Friday, November 10, 2017

The Need To Know Classic That Is: Meatloaf

T.V. sitcoms have given meatloaf a bad rap. For years we have associated meatloaf with a tasteless lump of meat made by the most ornery of mother-in-laws, but chopped meat mixed with bread and spices and cooked in loaf form has been eaten since the days of ancient Rome.
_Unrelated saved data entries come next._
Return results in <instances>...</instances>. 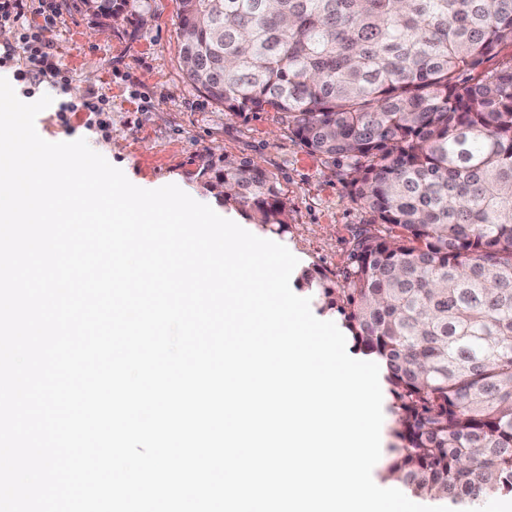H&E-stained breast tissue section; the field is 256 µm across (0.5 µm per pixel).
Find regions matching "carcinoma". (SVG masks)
I'll list each match as a JSON object with an SVG mask.
<instances>
[{"label": "carcinoma", "instance_id": "1", "mask_svg": "<svg viewBox=\"0 0 512 512\" xmlns=\"http://www.w3.org/2000/svg\"><path fill=\"white\" fill-rule=\"evenodd\" d=\"M145 22L143 0H79ZM187 80L230 117L274 110L388 224L343 283L305 270L353 352L384 365L386 477L457 512L512 496V0H177ZM199 175L265 230L288 202L258 164Z\"/></svg>", "mask_w": 512, "mask_h": 512}]
</instances>
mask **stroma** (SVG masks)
I'll return each mask as SVG.
<instances>
[{"label":"stroma","instance_id":"35a3bbf8","mask_svg":"<svg viewBox=\"0 0 512 512\" xmlns=\"http://www.w3.org/2000/svg\"><path fill=\"white\" fill-rule=\"evenodd\" d=\"M76 0H55L58 20L45 31L71 77L68 94L41 84L14 90L22 101L51 94L54 103L35 120L38 134L50 142L86 139L104 150L110 164L134 185L157 189L177 185L222 217L259 236L267 232L249 220L241 206L226 203L197 175L207 155H229L258 162L274 175L288 203V230L277 236L299 260V269H317L340 281L354 236L371 216L350 198L341 167L310 154L288 131L280 112L228 117L190 84L183 72L176 0H149V21L98 33L93 18ZM94 90L107 113L62 112L64 98Z\"/></svg>","mask_w":512,"mask_h":512}]
</instances>
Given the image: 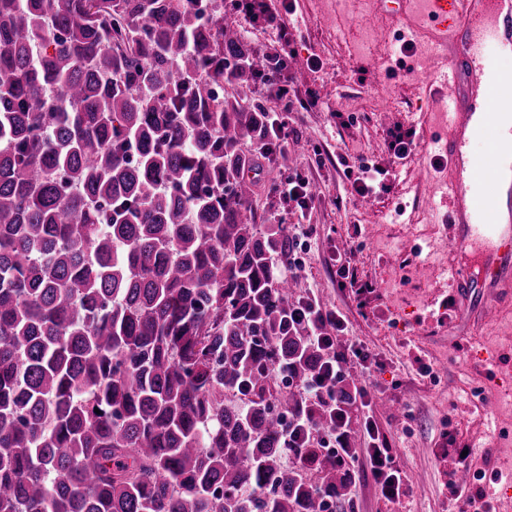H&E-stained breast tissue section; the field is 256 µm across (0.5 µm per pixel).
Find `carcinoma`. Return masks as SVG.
I'll return each instance as SVG.
<instances>
[{"label":"carcinoma","mask_w":512,"mask_h":512,"mask_svg":"<svg viewBox=\"0 0 512 512\" xmlns=\"http://www.w3.org/2000/svg\"><path fill=\"white\" fill-rule=\"evenodd\" d=\"M189 2L0 0V512L350 500L333 350L243 174L279 139L218 90L280 63Z\"/></svg>","instance_id":"carcinoma-1"}]
</instances>
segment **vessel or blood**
<instances>
[{
    "label": "vessel or blood",
    "instance_id": "1",
    "mask_svg": "<svg viewBox=\"0 0 512 512\" xmlns=\"http://www.w3.org/2000/svg\"><path fill=\"white\" fill-rule=\"evenodd\" d=\"M397 3L411 38L440 63L434 82L448 91L433 143L446 158L448 273L465 323L512 300V69L486 63L512 52V0Z\"/></svg>",
    "mask_w": 512,
    "mask_h": 512
}]
</instances>
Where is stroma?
<instances>
[{"label": "stroma", "mask_w": 512, "mask_h": 512, "mask_svg": "<svg viewBox=\"0 0 512 512\" xmlns=\"http://www.w3.org/2000/svg\"><path fill=\"white\" fill-rule=\"evenodd\" d=\"M270 6L281 26L241 21L246 38L270 52L281 46L280 27H287L290 95L299 101L315 91L321 107L293 113V136L275 160L259 167L254 208L262 224L314 225L306 247L294 251L299 290L341 311L349 322L347 341L365 342L384 360L373 379L374 418L409 480L406 495L392 505L370 474L356 471L345 512H449L461 466L471 473L470 488L486 490L492 512H503L512 483L495 474L512 469V448L500 446L494 431H512V414L502 413L503 404H512V320L491 312L484 327L469 331L448 310V281L440 268L448 259L449 225L426 205L444 175L430 150L431 72L419 50L400 53L397 38L362 42L372 0L346 12L337 10L336 0H295L289 14L281 0ZM312 55L322 69L308 67ZM339 112L358 118V125H337ZM398 127L415 130L417 146L395 161L387 139ZM359 156L388 168L390 193L371 199L348 194L340 160ZM286 173L307 176L316 186L307 214L288 208L275 193ZM343 247L359 277L377 285L365 307L337 287L328 265ZM416 263L429 266V277H416ZM423 364L432 367V377L420 375ZM464 448L469 457H461Z\"/></svg>", "instance_id": "35a3bbf8"}]
</instances>
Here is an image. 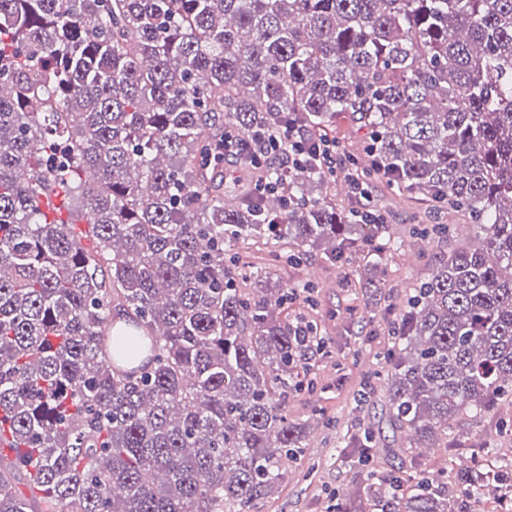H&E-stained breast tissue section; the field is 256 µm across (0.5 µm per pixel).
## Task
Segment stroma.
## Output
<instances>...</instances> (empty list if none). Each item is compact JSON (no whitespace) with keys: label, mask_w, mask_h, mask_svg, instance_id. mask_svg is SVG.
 <instances>
[{"label":"stroma","mask_w":512,"mask_h":512,"mask_svg":"<svg viewBox=\"0 0 512 512\" xmlns=\"http://www.w3.org/2000/svg\"><path fill=\"white\" fill-rule=\"evenodd\" d=\"M368 183L370 208L403 241L400 250L383 256L381 294H366L361 287L370 276L362 251L342 264L321 254L295 268L281 259L273 263L287 286L299 282L313 286L314 304L292 302L284 314L315 321L326 349L310 362L314 389L288 396V417L304 427L306 446L301 456L289 461L277 494L261 512H328L338 501L346 503L348 512H377L368 499L354 495V488L363 486L367 476L388 479L401 470L419 479L444 470L454 484L472 470L480 472L482 482L491 488L501 480L512 481L511 403L499 404L478 422L456 429L447 447L437 450L407 448L404 433L389 423L387 391L378 378L387 368L384 355L393 344L387 328L440 253L465 243L462 226L469 218L442 211L447 238L414 244L409 230L419 222L422 205L384 178L372 175ZM363 431L372 433L377 448L366 462L342 441L343 435Z\"/></svg>","instance_id":"stroma-1"}]
</instances>
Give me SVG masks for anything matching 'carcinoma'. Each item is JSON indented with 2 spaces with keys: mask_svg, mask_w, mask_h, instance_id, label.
I'll use <instances>...</instances> for the list:
<instances>
[{
  "mask_svg": "<svg viewBox=\"0 0 512 512\" xmlns=\"http://www.w3.org/2000/svg\"><path fill=\"white\" fill-rule=\"evenodd\" d=\"M345 115L386 178L482 241L413 289L384 373L409 447L446 448L512 397V0H0V431L24 448L0 512H260L306 447L282 313L311 286L233 247L401 242L316 168L275 231L279 199L207 162L226 128ZM367 490L452 512L445 471Z\"/></svg>",
  "mask_w": 512,
  "mask_h": 512,
  "instance_id": "1",
  "label": "carcinoma"
}]
</instances>
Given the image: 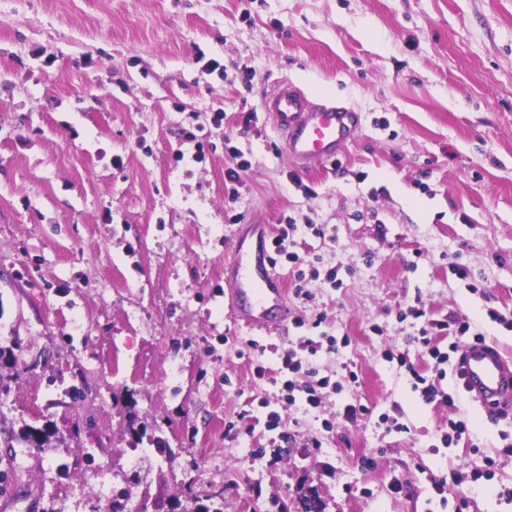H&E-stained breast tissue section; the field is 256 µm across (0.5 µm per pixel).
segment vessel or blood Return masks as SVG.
<instances>
[{
    "label": "vessel or blood",
    "mask_w": 512,
    "mask_h": 512,
    "mask_svg": "<svg viewBox=\"0 0 512 512\" xmlns=\"http://www.w3.org/2000/svg\"><path fill=\"white\" fill-rule=\"evenodd\" d=\"M262 108L282 136V153L301 167L336 159L360 125L357 112L312 102L285 80L267 94ZM224 283V307L231 319L263 332L279 330L293 319L288 292L271 258L268 225L247 224L238 232L234 253L224 265ZM455 372L484 410L512 409V358L496 345H464Z\"/></svg>",
    "instance_id": "vessel-or-blood-1"
}]
</instances>
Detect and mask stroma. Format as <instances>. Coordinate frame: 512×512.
Wrapping results in <instances>:
<instances>
[{
	"label": "stroma",
	"instance_id": "35a3bbf8",
	"mask_svg": "<svg viewBox=\"0 0 512 512\" xmlns=\"http://www.w3.org/2000/svg\"><path fill=\"white\" fill-rule=\"evenodd\" d=\"M281 80L358 112L335 162L300 172L280 151L261 100ZM231 145L250 164L233 201ZM237 215L335 227L332 240L306 233L297 263H277L285 285L317 260L344 270L342 288L309 278L313 302H288L350 339L313 367L336 379L350 363L359 382L320 415L284 412L292 440L274 466L247 457L279 434L247 421L257 399L278 395L253 366L276 367L300 331L227 318ZM418 295L512 353V328L488 317L512 318V0H0L8 512H104L93 486L179 499L173 512L217 490L224 512H304L310 493L321 512H512L498 496L512 489V417L491 423L459 395L471 434L441 447L448 410L422 403L384 357L399 349L432 373L398 320ZM251 339L265 352L246 353ZM171 359L176 380L163 373ZM351 398L368 414L324 433ZM384 413L407 432L386 433ZM33 428L43 447L27 439ZM311 435L320 454L304 448ZM474 444L497 461L491 480L472 478ZM441 478L453 482L444 507L431 486Z\"/></svg>",
	"mask_w": 512,
	"mask_h": 512
}]
</instances>
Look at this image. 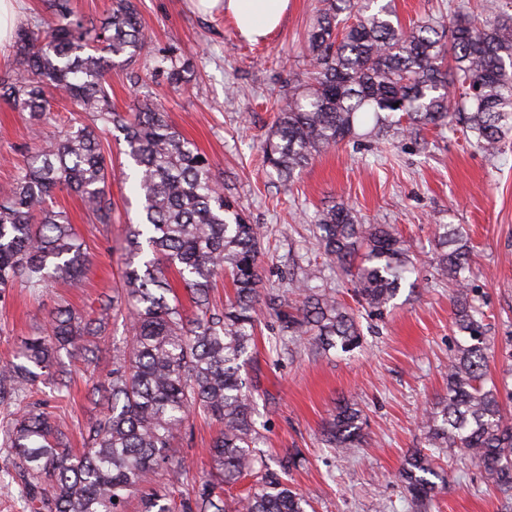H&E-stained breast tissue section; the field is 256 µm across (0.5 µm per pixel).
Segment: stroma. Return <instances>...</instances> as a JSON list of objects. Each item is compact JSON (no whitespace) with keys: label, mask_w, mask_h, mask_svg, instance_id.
Instances as JSON below:
<instances>
[{"label":"stroma","mask_w":512,"mask_h":512,"mask_svg":"<svg viewBox=\"0 0 512 512\" xmlns=\"http://www.w3.org/2000/svg\"><path fill=\"white\" fill-rule=\"evenodd\" d=\"M135 4L155 52L191 58V78L176 89L163 72H143L136 83L116 68L107 77L113 104L128 111L153 102L208 156L225 193L262 228V287L313 273L316 284L352 308L361 328L363 348L350 356H325L306 342L282 357L259 346L252 371L260 379L257 403L267 422V458L301 450L293 477L314 512H413L399 471L408 450L428 446L422 421L446 391L445 369L457 339L453 288L437 278L432 264L435 225L459 224L469 234L470 285L487 315L495 351L491 374L512 388V377L503 376L512 365L505 357L512 350V136L493 156L458 127L429 129L417 140L362 136L316 157L293 183L283 184L266 174L261 146L276 119L277 100L307 66V33L321 0H290L281 26L260 43L240 38L229 18L194 12L188 0ZM49 108L48 119L36 128L28 113L0 101V187L14 180L35 137L49 138L72 122L90 120L59 94L50 96ZM104 154L114 171V219L91 223L80 199L55 194L56 207L67 211L91 262L78 281L61 280L44 291L13 288L8 303L0 304V362L38 335L57 308L85 316L117 289L124 226L137 220L141 205L123 180L129 159L117 134L107 135ZM339 200L363 223L393 225L418 260L413 285L401 288L384 315L356 302L349 279L326 265L315 244L311 216ZM127 334L125 319L108 320L97 342V363L74 373L65 401H57L49 385L41 387L74 448H81L82 434L99 412L86 397L88 385L105 379L112 350ZM342 398L357 403L366 418L363 445L346 461L320 442L321 428ZM217 432L216 424L199 419L176 439L189 478L209 470L208 448ZM434 460L447 486L427 512H500L498 492L460 451L437 452Z\"/></svg>","instance_id":"35a3bbf8"}]
</instances>
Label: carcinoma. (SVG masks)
<instances>
[{"mask_svg": "<svg viewBox=\"0 0 512 512\" xmlns=\"http://www.w3.org/2000/svg\"><path fill=\"white\" fill-rule=\"evenodd\" d=\"M309 30L305 78L276 104L263 161L283 183L318 155L357 135L372 122L380 134L400 129L418 137L429 127L457 126L495 154L512 131V15L477 20L465 3H449L451 18L402 27L392 0H323ZM46 28H22L13 70L0 75V100L46 119L48 94L65 91L91 123L69 125L41 140L0 191V302L19 282L48 288L79 278L90 262L67 214L48 207L58 191L81 199L90 221L112 223V171L100 136L123 135L132 161L125 174L141 200L139 221L126 225L121 292L99 303L97 317L70 310L50 313L46 328L0 366V405L16 410L0 427L9 458L6 475L18 486L25 512H125L140 498L142 512H309V501L290 484L300 462L293 450L264 465L265 423L259 421L250 353L261 314L274 323L271 352L310 337L319 352L351 354L363 345L353 311L333 291L290 279L261 292V228L247 221L224 194L207 157L152 103L131 112L112 108L105 76L151 59L170 83L183 84L188 61L153 56L134 0H112L98 23L73 14L69 0H47ZM328 264L350 277L354 296L381 316L417 261L388 224H362L340 200L311 219ZM433 257L440 279L454 282L453 325L460 335L448 358L447 392L425 416L429 447L459 448L485 478L512 501V418L499 389L488 385L491 354L486 314L476 304L466 272L468 234L460 224L435 227ZM184 282L197 312L188 316L170 299L166 273ZM228 277L234 295L211 301L214 279ZM126 314L130 336L112 356L106 380L88 397L102 411L85 429L86 448L76 456L63 422L36 398L50 378L65 399L72 373L63 357L87 361L89 337L104 320ZM197 416L220 425L210 472L174 498L153 487L157 470L180 482L185 469L175 440ZM365 420L355 403L336 406L321 432L323 445L343 456L361 446ZM252 479L244 496H224V486ZM432 455L413 448L401 478L412 502L433 500L441 487Z\"/></svg>", "mask_w": 512, "mask_h": 512, "instance_id": "carcinoma-1", "label": "carcinoma"}]
</instances>
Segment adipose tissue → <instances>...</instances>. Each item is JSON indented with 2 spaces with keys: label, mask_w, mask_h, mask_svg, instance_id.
Listing matches in <instances>:
<instances>
[{
  "label": "adipose tissue",
  "mask_w": 512,
  "mask_h": 512,
  "mask_svg": "<svg viewBox=\"0 0 512 512\" xmlns=\"http://www.w3.org/2000/svg\"><path fill=\"white\" fill-rule=\"evenodd\" d=\"M190 3L200 13L230 17L240 37L259 42L281 24L289 0H190Z\"/></svg>",
  "instance_id": "obj_1"
}]
</instances>
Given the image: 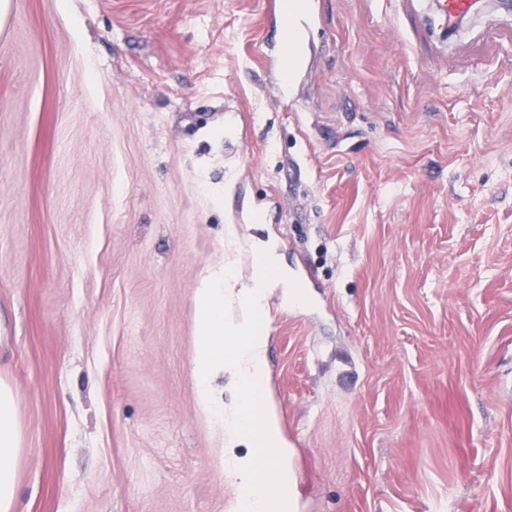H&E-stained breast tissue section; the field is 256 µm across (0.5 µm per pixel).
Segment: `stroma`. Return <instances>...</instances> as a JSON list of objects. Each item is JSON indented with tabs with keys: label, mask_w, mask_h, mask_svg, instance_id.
Instances as JSON below:
<instances>
[{
	"label": "stroma",
	"mask_w": 512,
	"mask_h": 512,
	"mask_svg": "<svg viewBox=\"0 0 512 512\" xmlns=\"http://www.w3.org/2000/svg\"><path fill=\"white\" fill-rule=\"evenodd\" d=\"M395 0H10L0 379L15 512H227L196 294L277 245L262 384L291 512H512V17ZM212 189L200 191V177ZM431 9L420 15L429 33L436 30L448 38L459 31L460 24L475 16L481 9L482 0H433ZM22 433L12 387L0 381V511L12 512L16 493V464L22 452Z\"/></svg>",
	"instance_id": "obj_1"
}]
</instances>
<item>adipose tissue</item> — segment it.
<instances>
[{"mask_svg":"<svg viewBox=\"0 0 512 512\" xmlns=\"http://www.w3.org/2000/svg\"><path fill=\"white\" fill-rule=\"evenodd\" d=\"M22 433L12 387L0 381V512H11L16 493V464Z\"/></svg>","mask_w":512,"mask_h":512,"instance_id":"1","label":"adipose tissue"}]
</instances>
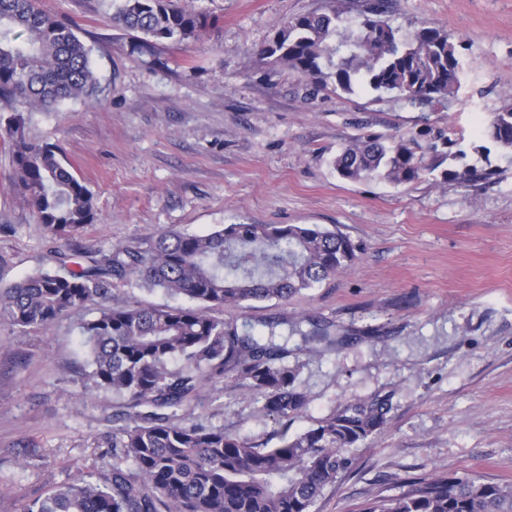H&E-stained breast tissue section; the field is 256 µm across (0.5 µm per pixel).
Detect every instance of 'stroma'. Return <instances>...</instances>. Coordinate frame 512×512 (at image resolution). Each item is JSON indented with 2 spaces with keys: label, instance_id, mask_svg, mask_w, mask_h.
Listing matches in <instances>:
<instances>
[{
  "label": "stroma",
  "instance_id": "stroma-1",
  "mask_svg": "<svg viewBox=\"0 0 512 512\" xmlns=\"http://www.w3.org/2000/svg\"><path fill=\"white\" fill-rule=\"evenodd\" d=\"M209 23L178 45L143 48L114 27L108 0H39L75 22L92 49L99 102L29 113V139L62 147L94 195L83 251L147 243L164 230L206 234L224 224H318L359 248L350 271L288 300L227 308L260 323L302 315L332 325L335 349L288 343L310 396L282 425L229 377L208 386L188 422L277 443L346 402L379 396L388 421L352 449L353 467L316 512H359L370 499L434 473L512 484V164L486 150L479 126L512 101V0H390L403 33L439 26L455 39L457 95L427 110L363 90H314L260 54L292 18L329 0H189ZM454 129L464 152L450 170L497 168L476 187L442 172L402 186L347 181L329 165L361 133ZM0 141V279L59 268L53 240L12 189ZM74 314L24 334L0 320V512L87 466L109 465L117 422L111 392L78 376L86 356Z\"/></svg>",
  "mask_w": 512,
  "mask_h": 512
}]
</instances>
It's been a staple meal since the Great Depression, and today both Michelin star chefs and home cooks have elevated meatloaf to its rightful place as a comfort food favourite.

Ingredients:
675 g ground beef, lamb, or pork
15 g onion, finely chopped
5 g teaspoon basil
5 g teaspoon dried mustard
5 g dried thyme
5 g garlic powder
5 g onion powder
5 g paprika
1 slice white bread, fresh, stale, doesn't matter
1 egg
1 beef bouillon cube, crumbled
ketchup
milk
salt and pepper
Worcestershire sauce
  1. Preheat the oven to 180 C. Put the slice of bread in a shallow bowl and add enough milk to cover it. Let the milk soak in for about five minutes, pour out the excess, and press out as much milk as you can from the bread using the back of a spoon.
  2. In a large bowl mix the bread, the meat, the spices, the egg, and the bouillon cube together; add what you would consider an appropriate amount of salt, pepper ketchup, and Worcestershire sauce. Shape the mixture into a loaf, then place it either in an ovenproof dish or on a baking sheet, and cook for 30-45 minutes, until the juices run clear when it's pierced with a toothpick. Serve in slices with gravy and mashed potatoes; melted cheese on top is optional.